Until recently. In the last few weeks, my hair has started falling out.

It’s everywhere. In the sink, in the shower, on my pillow, on the floor. I find strands of it on my clothes and in the seat of my car. My hairbrush resembles a small, furry animal after a few days of use.

Thankfully, I haven’t found any bald spots. The loss, while steady, doesn’t involve clumps of hair. I doubt that it’s noticeable to anybody but me (and my husband, who patiently listens each time I complain about the situation).

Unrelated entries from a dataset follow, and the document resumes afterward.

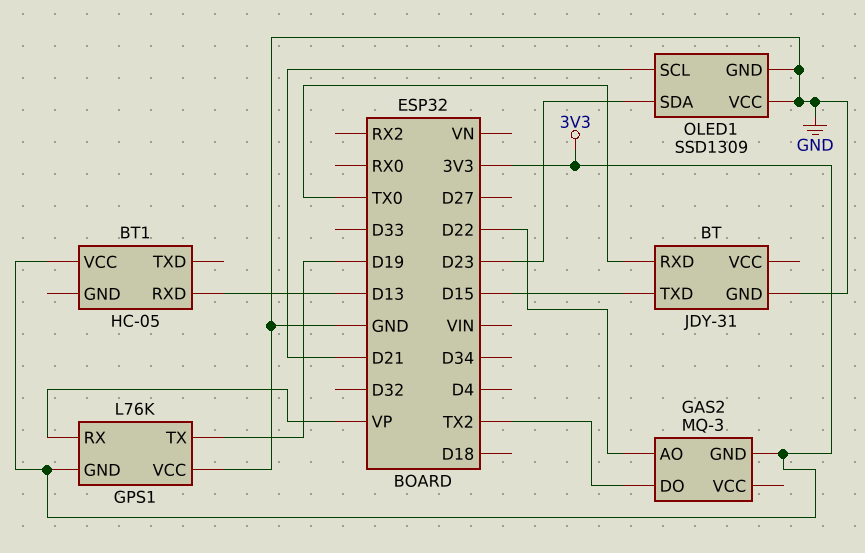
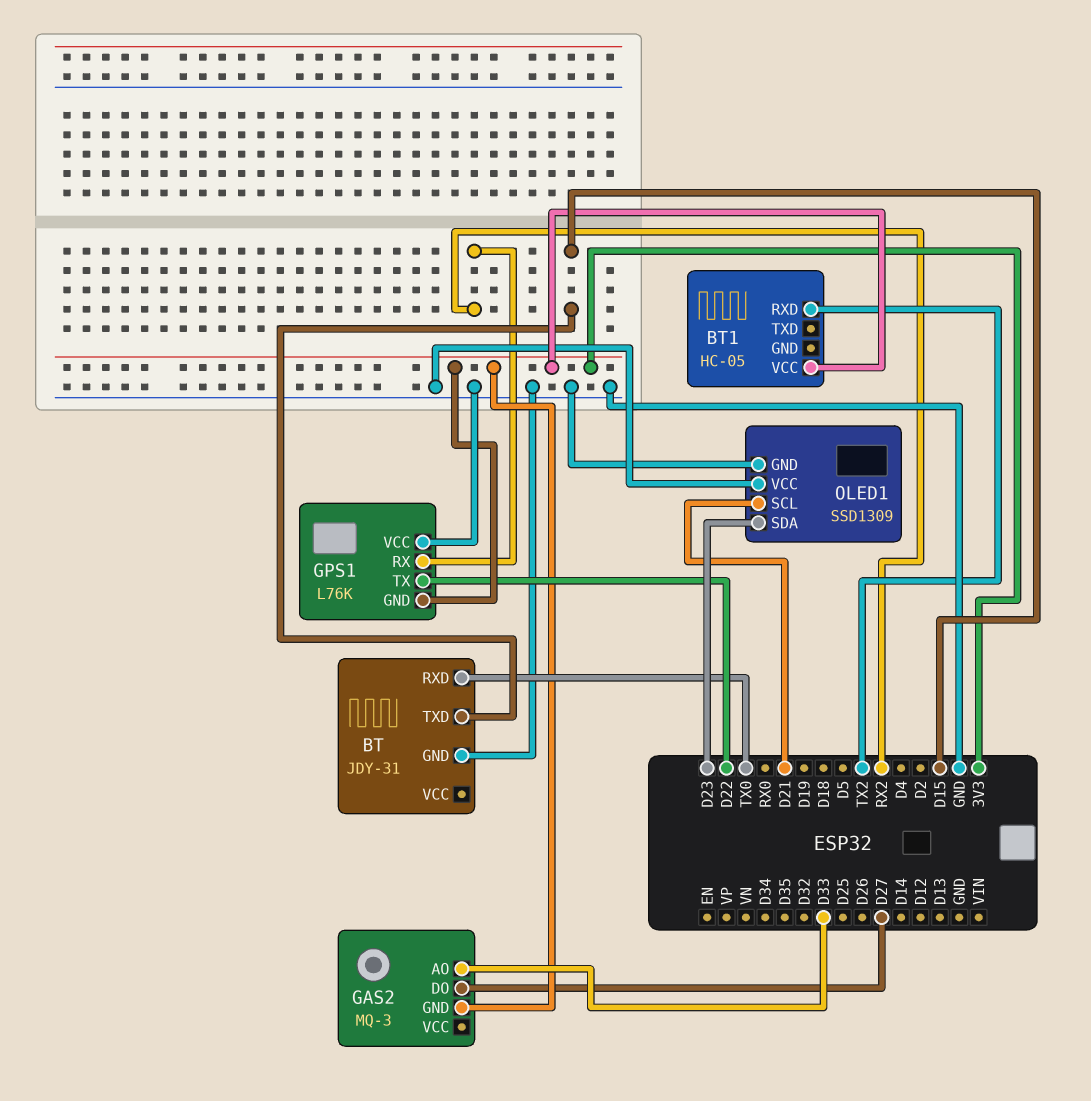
BT1 pin RXD: D13 -> TX2
GAS2 pin AO: D22 -> D33
GAS2 pin DO: TX2 -> D27
GPS1 pin RX: VP -> RX2
GPS1 pin TX: D19 -> D22

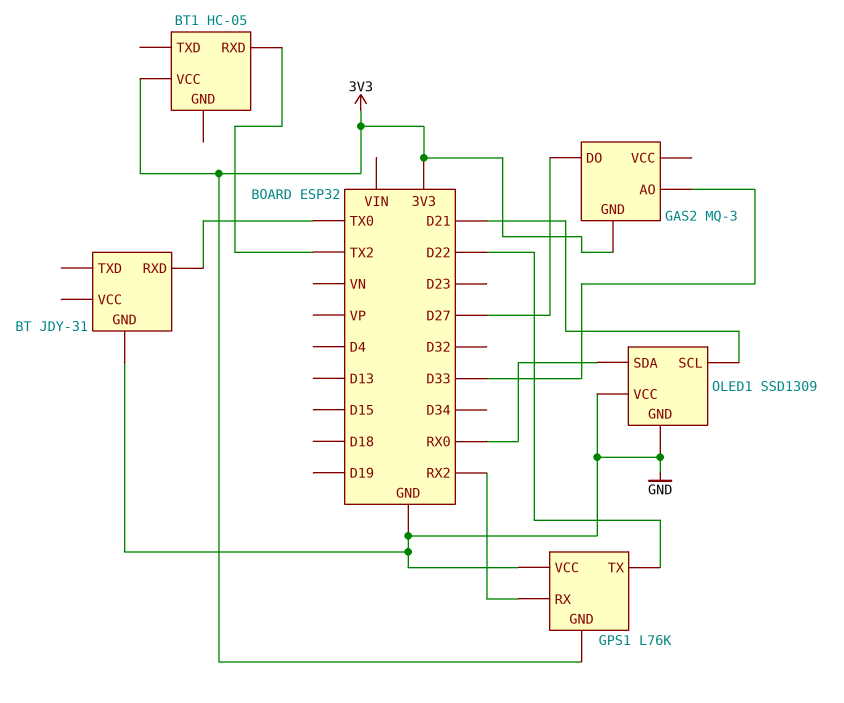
BT pin TXD: D15 -> none
OLED1 pin SDA: D23 -> RX0

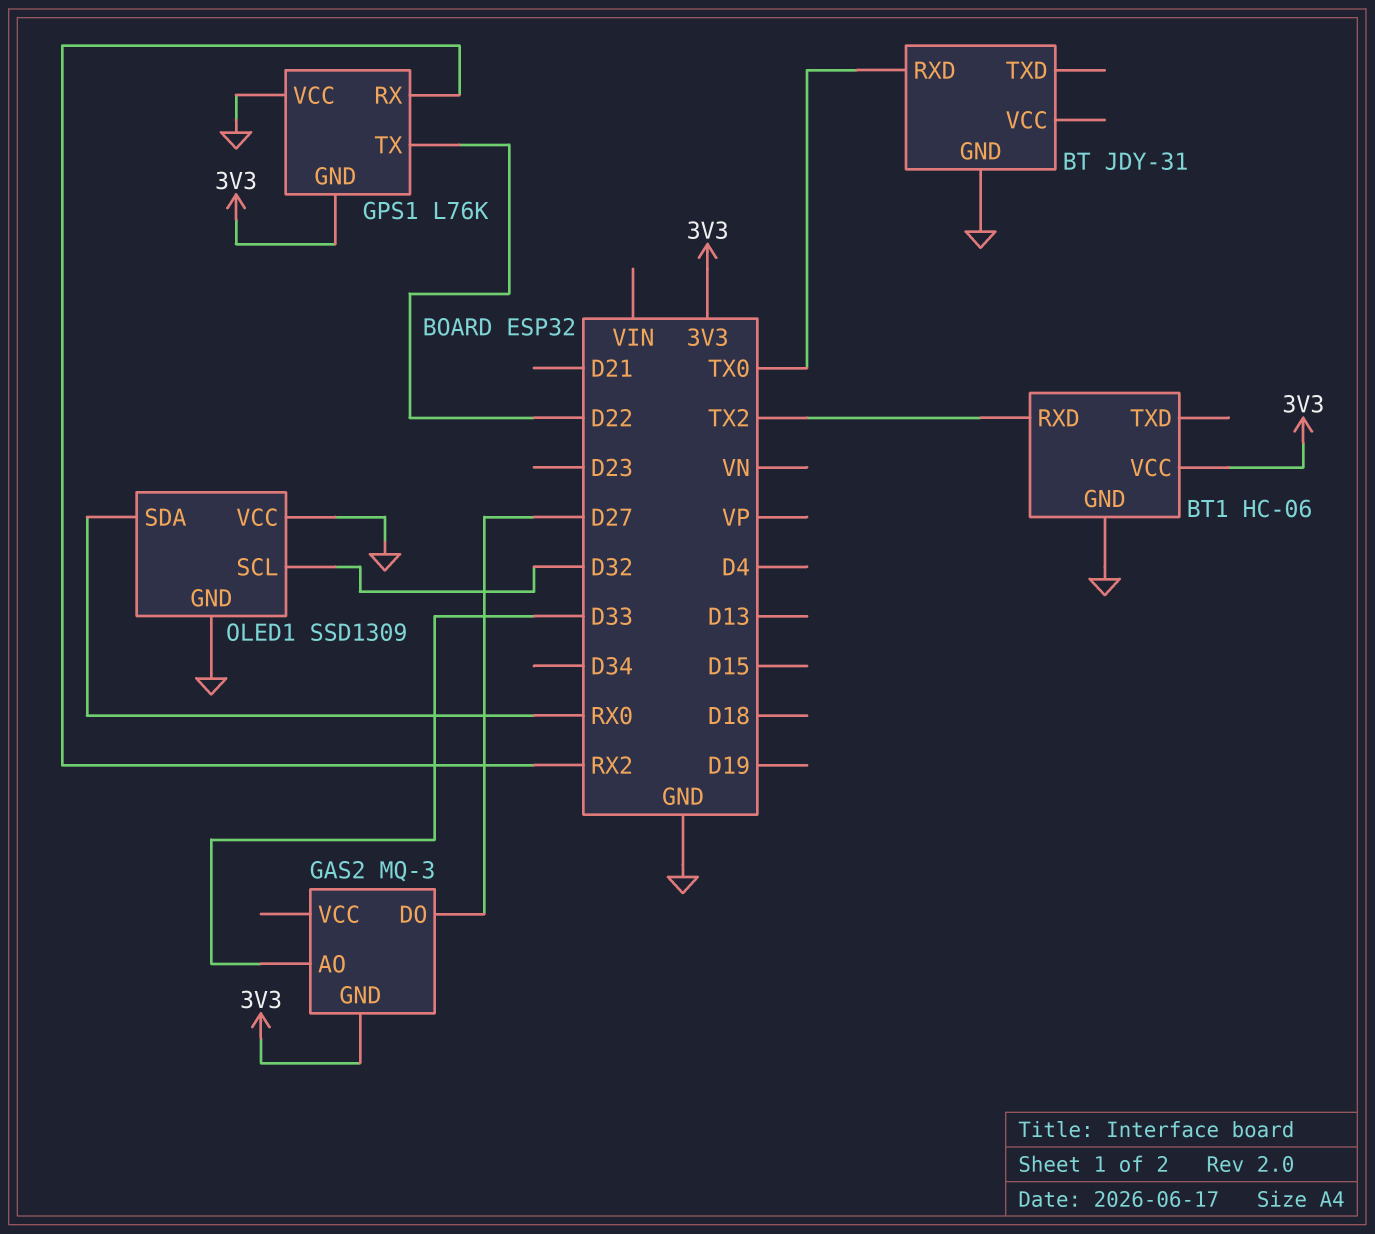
BT1: HC-05 -> HC-06
BT1 pin GND: none -> GND
OLED1 pin SCL: D21 -> D32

I’ve read that this type of hair loss has happened to others. As with the loss of smell and taste, it doesn’t happen to everybody, but it’s common enough that I’m not panicking. I think – hope – that the shedding will stop soon, that it’s simply a temporary response to the weirdness of COVID-19 and its journey through my immune system.

In the meantime, I’m grateful for my general good health. I realize that, in the big picture, this is not that big of a deal. Eventually, it will just be one more of those things that I’ll remember when looking back on this bizarre time.

Now if you’ll excuse me, I’ve got to go and sweep up this morning’s fallen strands.

Categories
Adventures Neato People

Stars

There’s no official birth certificate, but tradition has it that Shakespeare was born on April 23, 1564.

It is certain that, today, April 23, 2021, in the wee hours of the morning, a SpaceX Falcon rocket launched from the Kennedy Space Center in Florida. Four astronauts were onboard. They’ll spend the next six months working and living in the International Space Station.

Today’s launch represents the continued advancement of the partnership between NASA and privately-owned space flight companies. Among the achievements realized through this work is the development of a reusable rocket.

The rocket used in today’s launch is designed to return to Earth and land on a platform that is floating in the ocean. There won’t be a splashdown or broken bits and pieces falling into the sea. Instead, the intact rocket will gracefully touch down and will eventually be used once again on future launches.

Understandably, Shakespeare didn’t write about space flight. But he did write about doing things we think we cannot do, about imaginary worlds and seemingly impossible dreams. So perhaps there’s a little symmetry between his birthday and today’s space launch. A bit of a cosmic connection.

Men at some time are masters of their fates;
The fault, dear Brutus, is not in our stars,
But in ourselves, that we are underlings.

Julius Caesar, Act 1, Scene 2

Categories
Life

Audacity

Audacity is one of my favorite words.

I like the way it sounds. I like the way the letters look, sitting one next to the other, as they spell it out. I like what it means; the definition, the purpose of the word.

There’s risk in audacity. Audacity begins with the belief that what is isn’t necessarily what must be. Without the addition of wisdom and empathy, compassion and patience, it’s possible for audacity to take us into the land of entitlement, on a dark and dangerous path.

The positive potential of audacity, however, is glorious. Audacity is at the foundation of every human invention and discovery; every moment of what if and why not. It’s at the heart of every goal and every dream, even if they seem impossible in the here and now.

Audacity doesn’t promise success. But, every recipe for success includes at least a bit of audacity. Perhaps that’s why, this week and this year, I’ve been thinking a lot about the word and of all the promise it represents. And perhaps that’s why, waking up on this Earth Day morning, it was on my mind.